PROBLEM STATEMENT:
From the line that has "For every layout" down to the last line of the data below, set down every line exactly, but none of the pictures.

Structured page parsing data:

—————

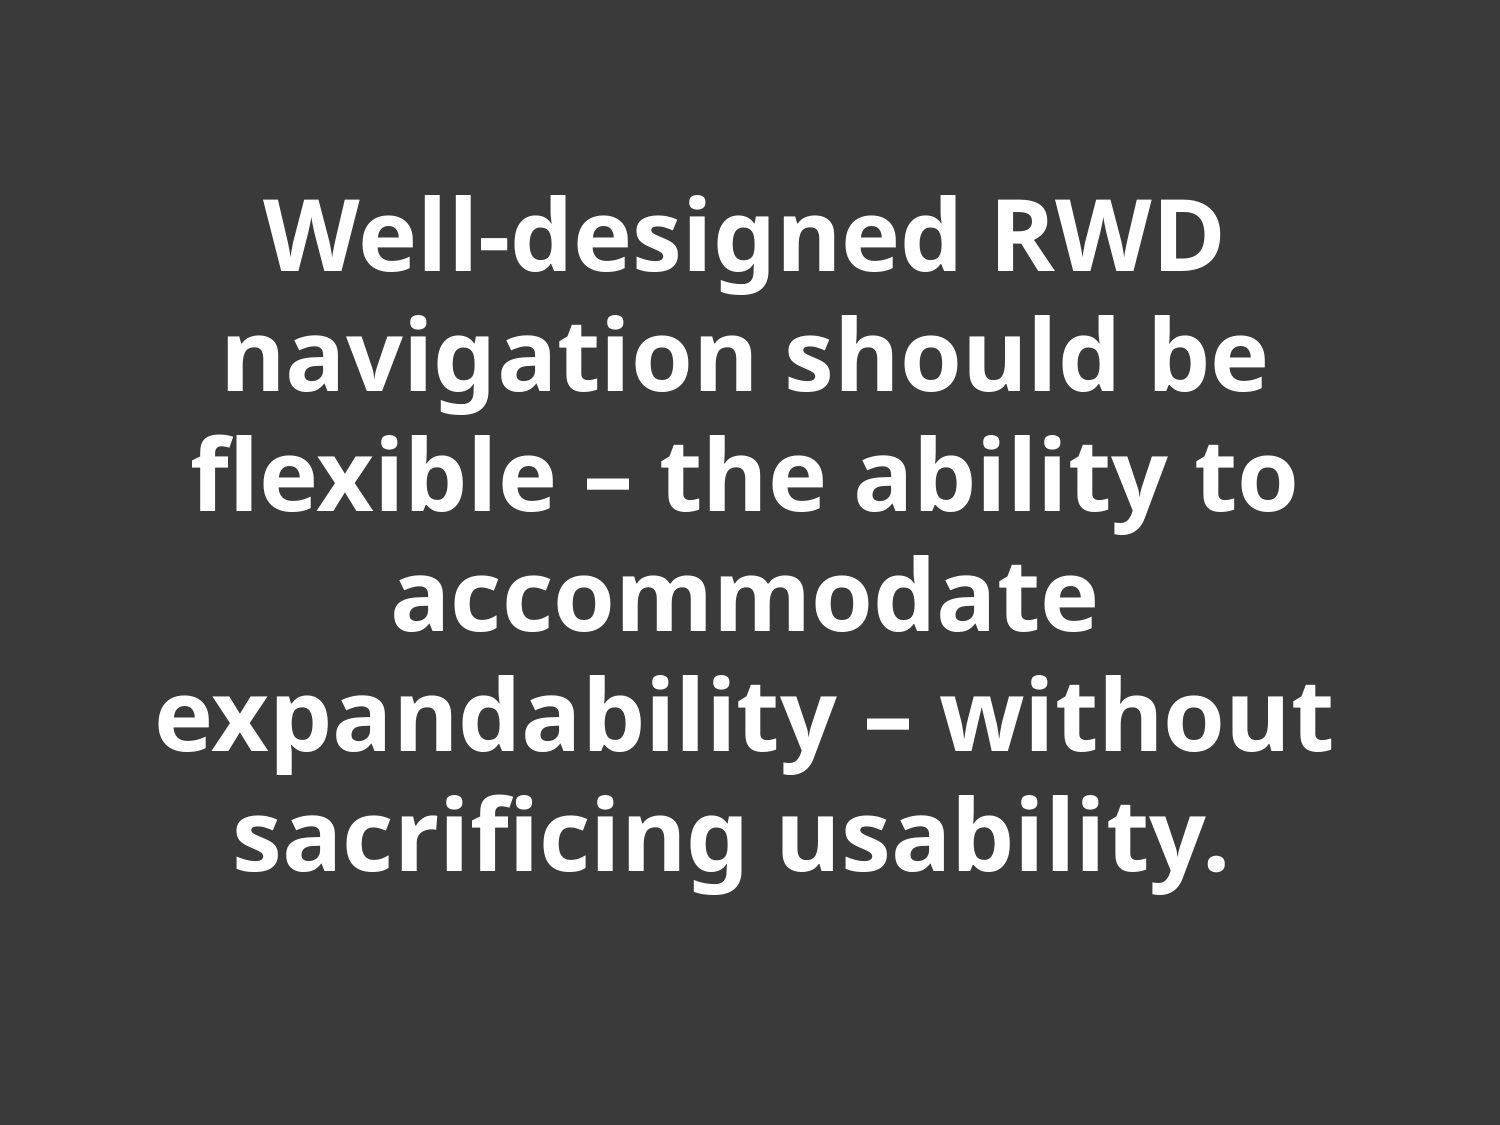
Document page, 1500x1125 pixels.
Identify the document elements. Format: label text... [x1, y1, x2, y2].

text_box Well-designed RWD navigation should be flexible – the ability to accommodate expandability – without sacrificing usability. [54, 164, 1437, 899]
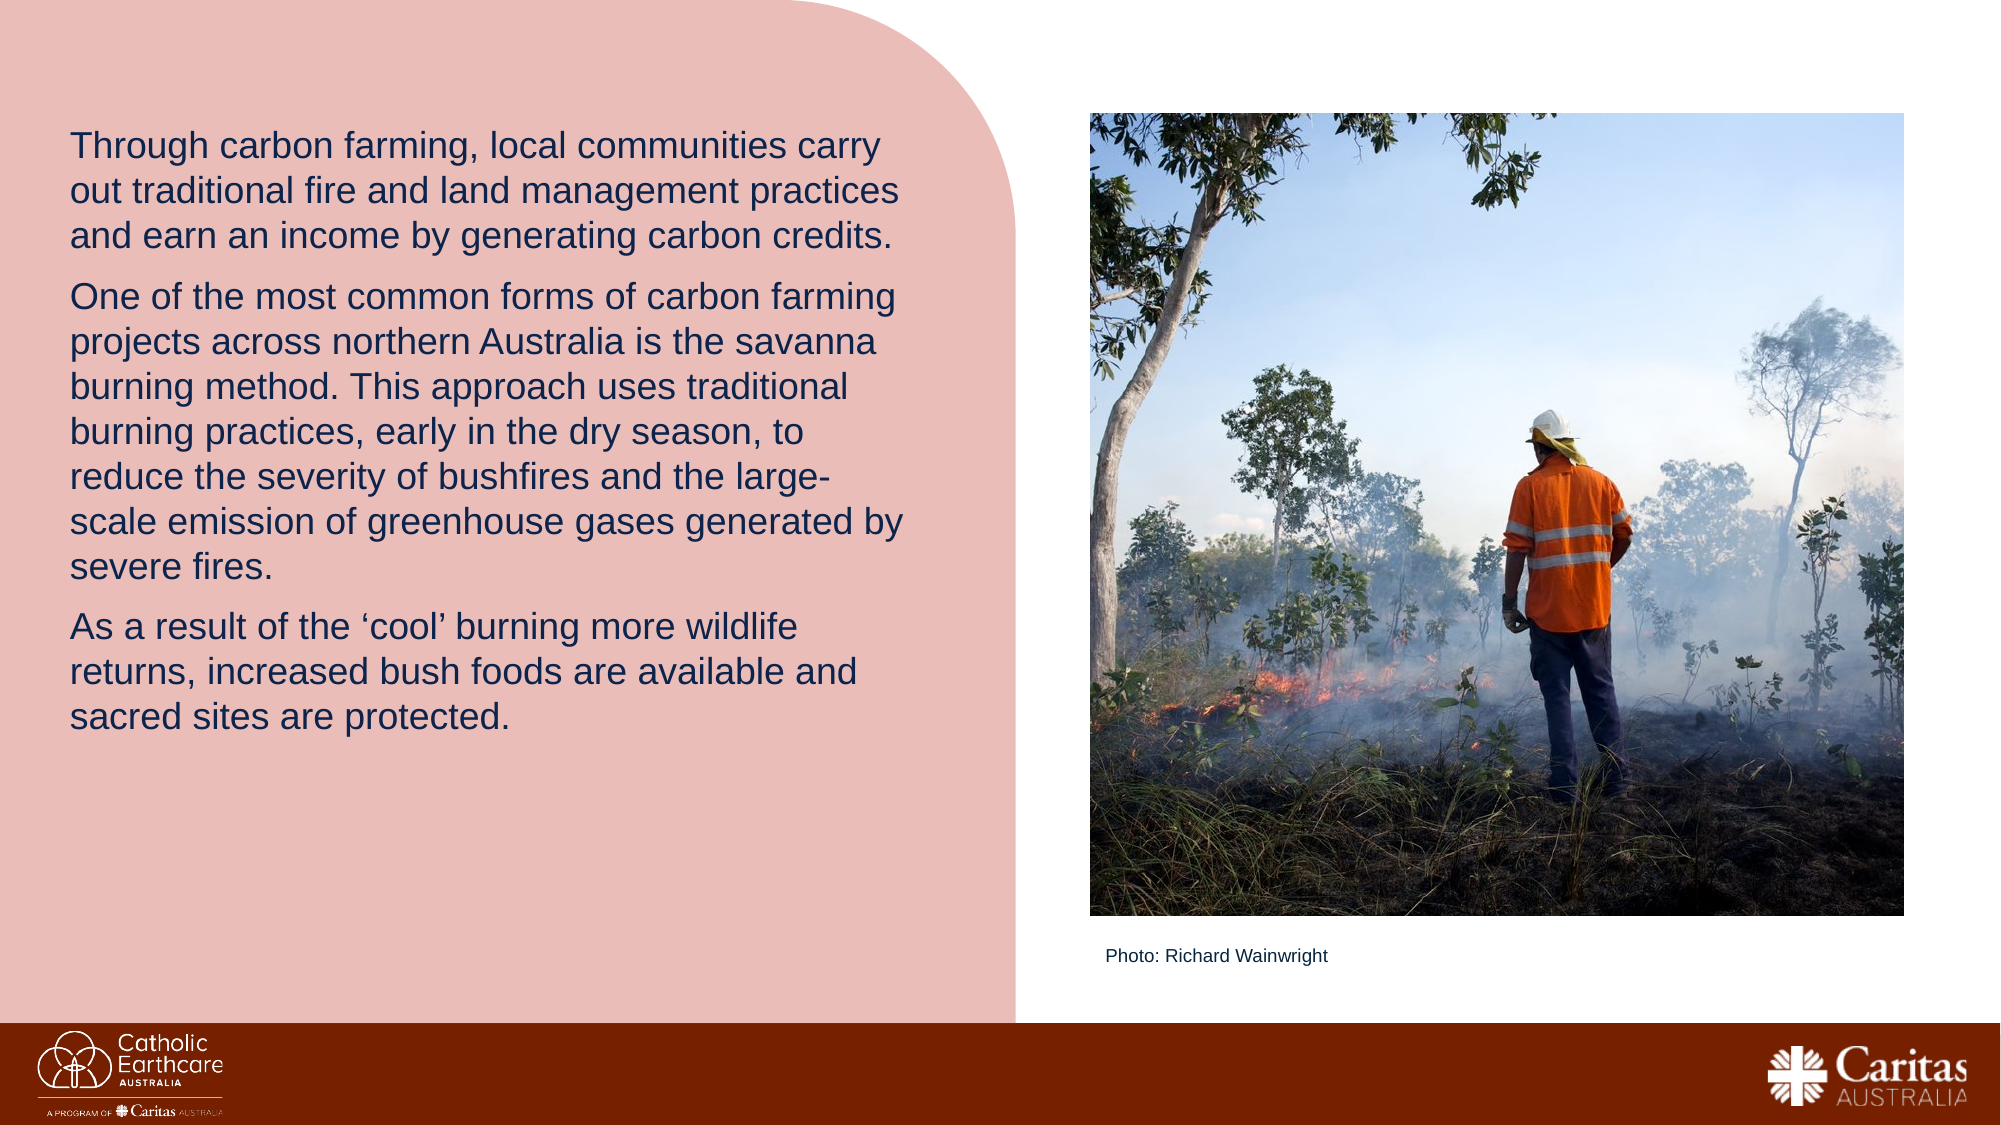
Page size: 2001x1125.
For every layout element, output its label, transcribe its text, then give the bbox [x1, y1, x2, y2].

list Through carbon farming, local communities carry out traditional fire and land management practices and earn an income by generating carbon credits. One of the most common forms of carbon farming projects across northern Australia is the savanna burning method. This approach uses traditional burning practices, early in the dry season, to reduce the severity of bushfires and the large-scale emission of greenhouse gases generated by severe fires. As a result of the ‘cool’ burning more wildlife returns, increased bush foods are available and sacred sites are protected. [55, 113, 930, 326]
picture [1090, 113, 1905, 916]
list Photo: Richard Wainwright [1090, 939, 1904, 976]
text_box [7, 326, 1000, 1012]
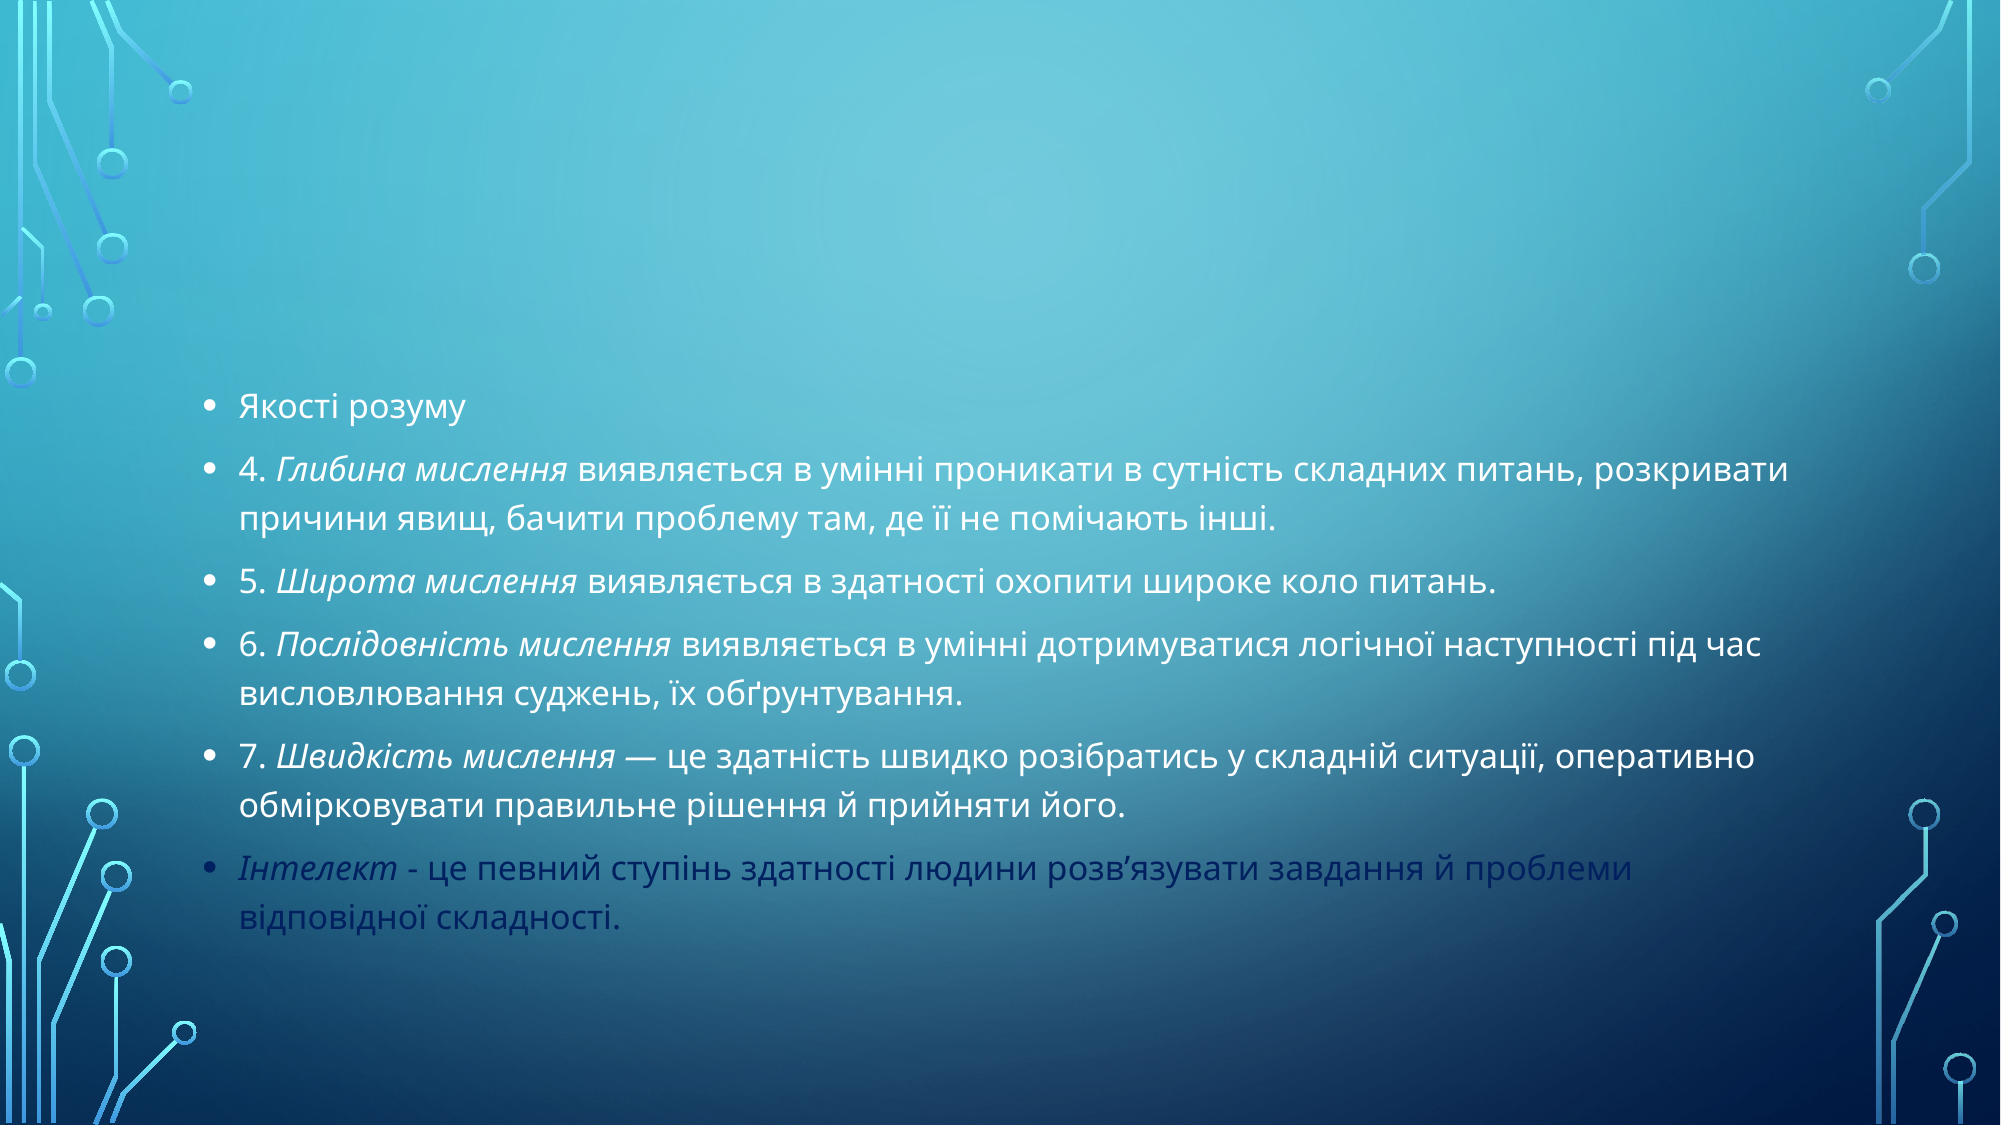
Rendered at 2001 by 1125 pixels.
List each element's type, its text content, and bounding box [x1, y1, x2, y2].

list Якості розуму 4. Глибина мислення виявляється в умінні проникати в сутність складних питань, розкривати причини явищ, бачити проблему там, де її не помічають інші. 5. Широта мислення виявляється в здатності охопити широке коло питань. 6. Послідовність мислення виявляється в умінні дотримуватися логічної наступності під час висловлювання суджень, їх обґрунтування. 7. Швидкість мислення — це здатність швидко розібратись у складній ситуації, оперативно обмірковувати правильне рішення й прийняти його. Інтелект - це певний ступінь здатності людини розв’язувати завдання й проблеми відповідної складності. [187, 369, 1813, 950]
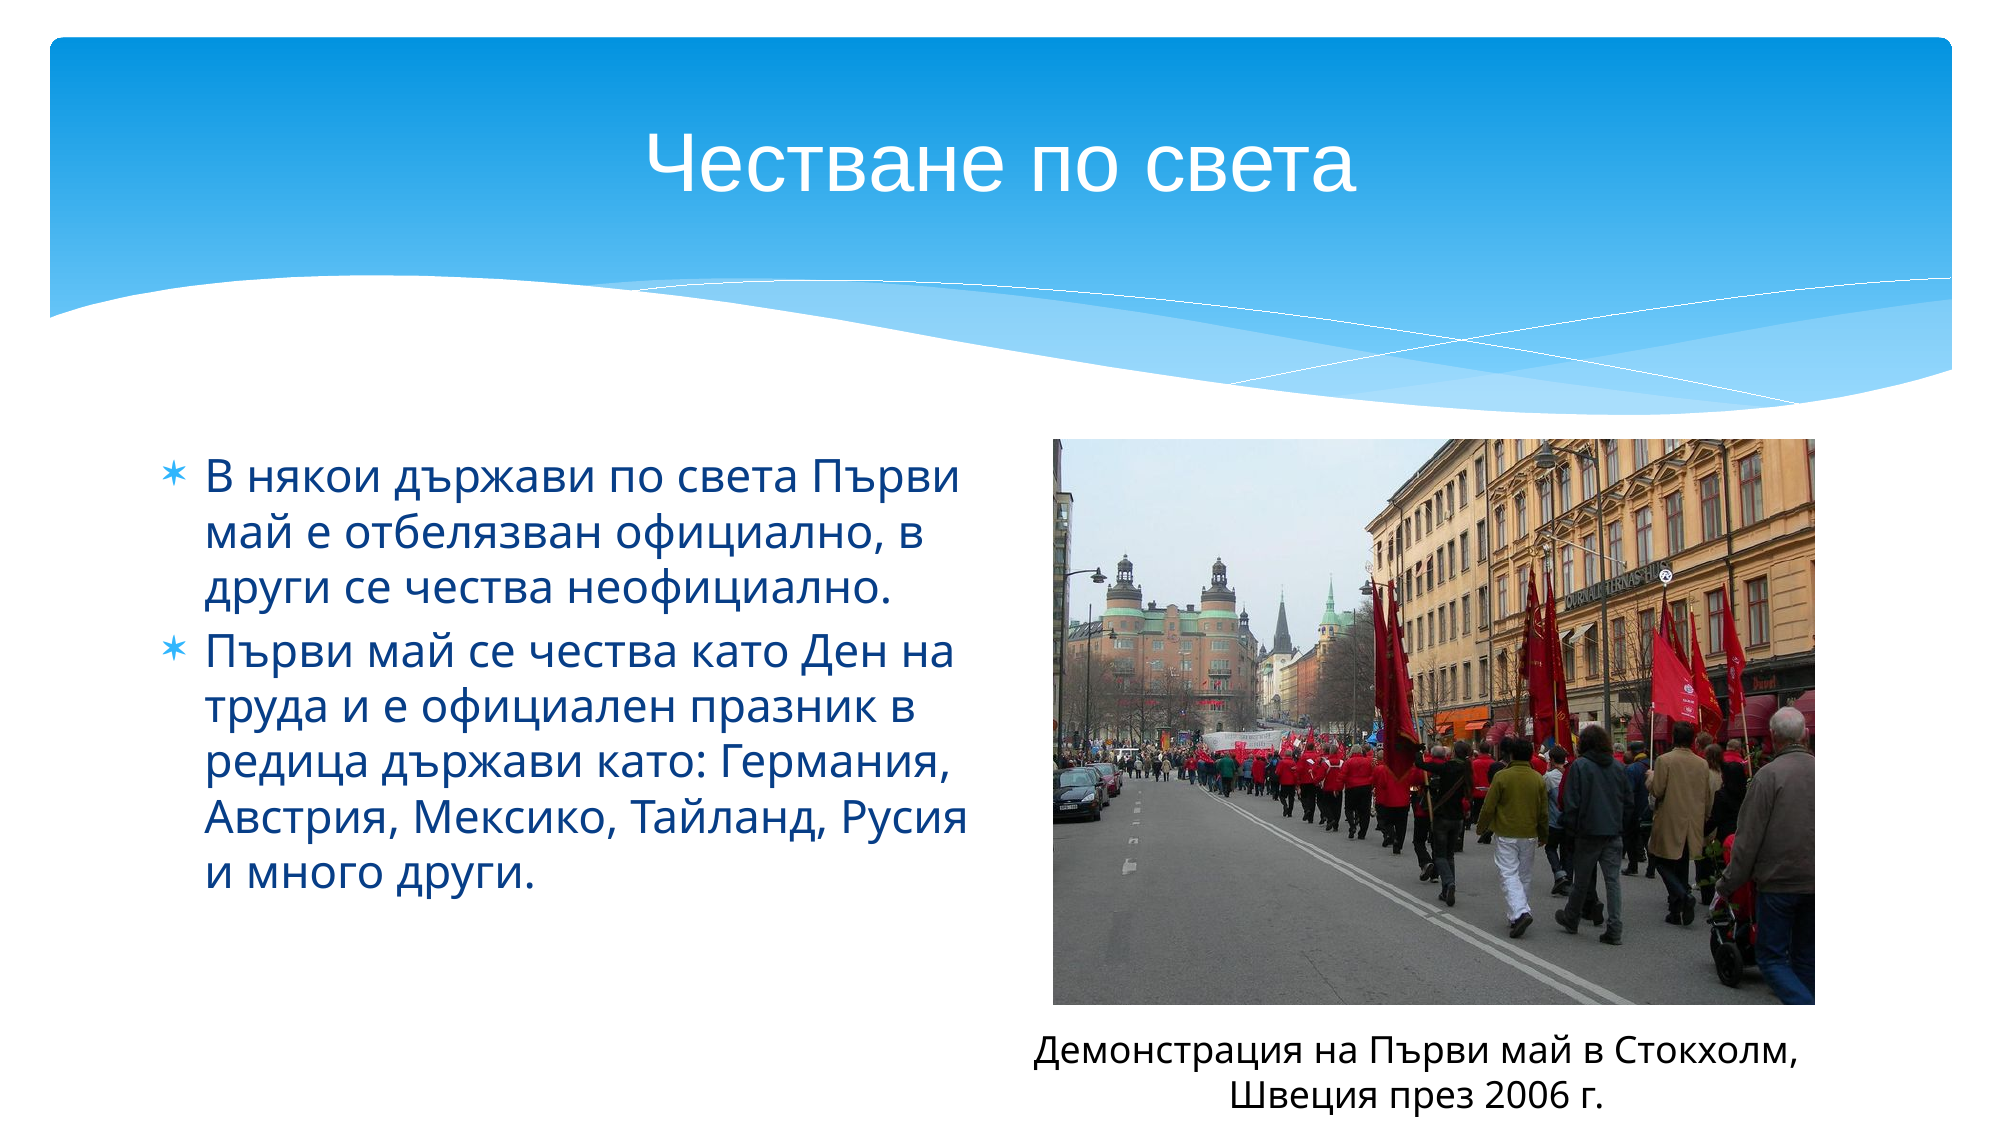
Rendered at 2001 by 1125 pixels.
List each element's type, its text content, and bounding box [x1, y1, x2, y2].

—————

RESPONSE TO THIS EXERCISE:
For every layout element, output its label, transcribe its text, then give the bbox [x1, y1, x2, y2].

list Through carbon farming, local communities carry out traditional fire and land management practices and earn an income by generating carbon credits. One of the most common forms of carbon farming projects across northern Australia is the savanna burning method. This approach uses traditional burning practices, early in the dry season, to reduce the severity of bushfires and the large-scale emission of greenhouse gases generated by severe fires. As a result of the ‘cool’ burning more wildlife returns, increased bush foods are available and sacred sites are protected. [55, 113, 930, 326]
picture [1090, 113, 1905, 916]
list Photo: Richard Wainwright [1090, 939, 1904, 976]
text_box [7, 326, 1000, 1012]
Rendered at 2001 by 1125 pixels.
List each element's type, its text content, and bounding box [x1, y1, x2, y2].

list Якості розуму 4. Глибина мислення виявляється в умінні проникати в сутність складних питань, розкривати причини явищ, бачити проблему там, де її не помічають інші. 5. Широта мислення виявляється в здатності охопити широке коло питань. 6. Послідовність мислення виявляється в умінні дотримуватися логічної наступності під час висловлювання суджень, їх обґрунтування. 7. Швидкість мислення — це здатність швидко розібратись у складній ситуації, оперативно обмірковувати правильне рішення й прийняти його. Інтелект - це певний ступінь здатності людини розв’язувати завдання й проблеми відповідної складності. [187, 369, 1813, 950]
Rendered at 2001 by 1125 pixels.
List each element's type, its text content, and bounding box [x1, y1, x2, y2].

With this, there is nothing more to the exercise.